What are the main sources of assimilates in plants
green leaves, green stems, storage organs like tubers and tap roots, food stores in seed when they germinate
What are the main sinks in plants
roots (that are actively growing and dividing + absorbing mineral ions)
meristems that are actively dividing
parts of the plants laying down food stores e.g. storage organs
Describe the process of phloem loading
sucrose travels through the apoplast route from sources to companion cells and sieve elements - via diffusion down a conc gradient
proton pump, pumps out a proton outside companion cell (using ATP)- a cotransporter then takes both the proton and sucrose into the companion cell (down proton gradient)
increases sucrose concentration in companion cells and sieve elements via linked plasmodesmata
How are companion cells adapted to take in as much sucrose as possible
they have many infoldings in their membrane which increase the surface area for active transport of sucrose into the cell cytoplasm
also have many mitochondria to supply ATP for transport pump
How do the assimilates move towards the sources
Build up of sucrose in companion and sieve tube elements lead to an increase in turgor pressure (water moves in by osmosis)

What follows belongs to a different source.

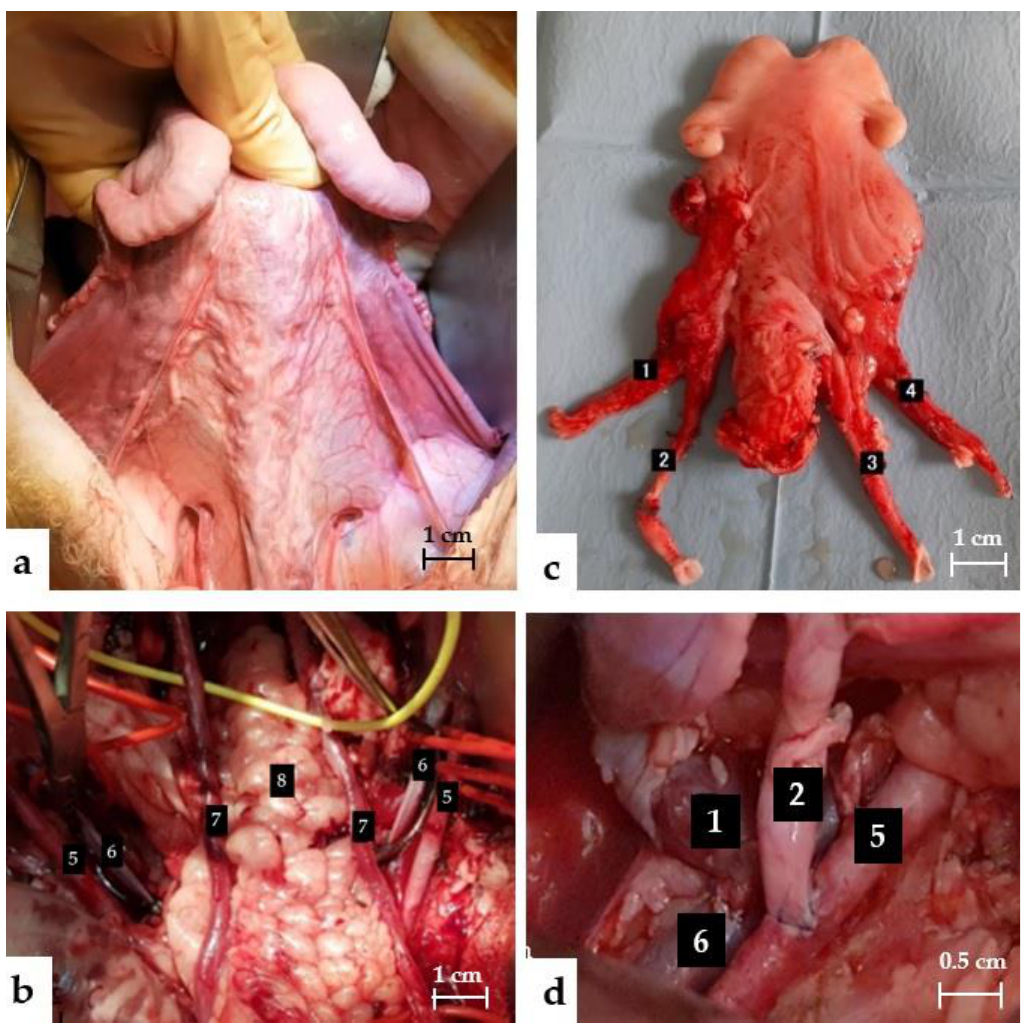
Figure 4. ( a ) Anterior view of the uterus before the dissection. ( b ) Pelvic view before anastomoses. ( c ) Posterior uterine view on the back table. ( d ) End of the anastomoses. 1 Left uterine vein, 2 left uterine artery, 3 right uterine artery, 4 left uterine vein, 5 external iliac artery, 6 external iliac vein, 7 ureter, 8 rectum.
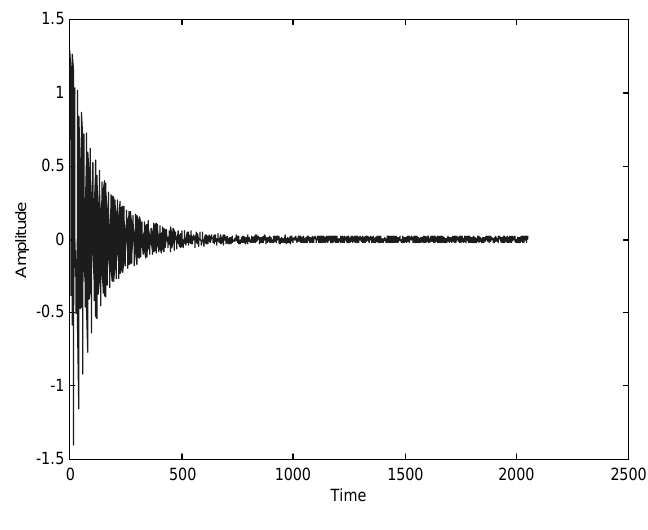
Fig. 1. Typical Impulse Response with 10% Noise/Signal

sucrose moves out of the companion cells into tubes of sieve tube elements reducing pressure and moves up or down the plants to the sinks by mass flow
Describe the process of phloem unloading
Sucrose is unloaded from the phloem via diffusion to surrounding cells.
sucrose is then rapidly converted into another substance e.g. glucose for respiration- so that the concentration gradient of sucrose is maintained between phloem + surrounding cells
loss of solutes from phloem leads to rise in water potential in phloem - this water moves out to surrounding cells by osmosis/ drawn into transpiration stream
What is the evidence for translocation
if mitochondria in companion cells are poisoned translocation stops
flow of sugars in phloem is 10,000 times faster than it would be by diffusion alone, suggesting an active process
(presence of aphids) positive pressure that forced the sap out of the phloem through the stylet + pressure therefore flow rate is lower closer to the sink than it is near to the source.
concentration of sucrose is also higher near to the source than sink
what is the effect of light intensity on translocation
Light intensity affects photosynthesis, influencing the amount of sucrose available for translocation.
there is an increase in the sucrose concentration for transport.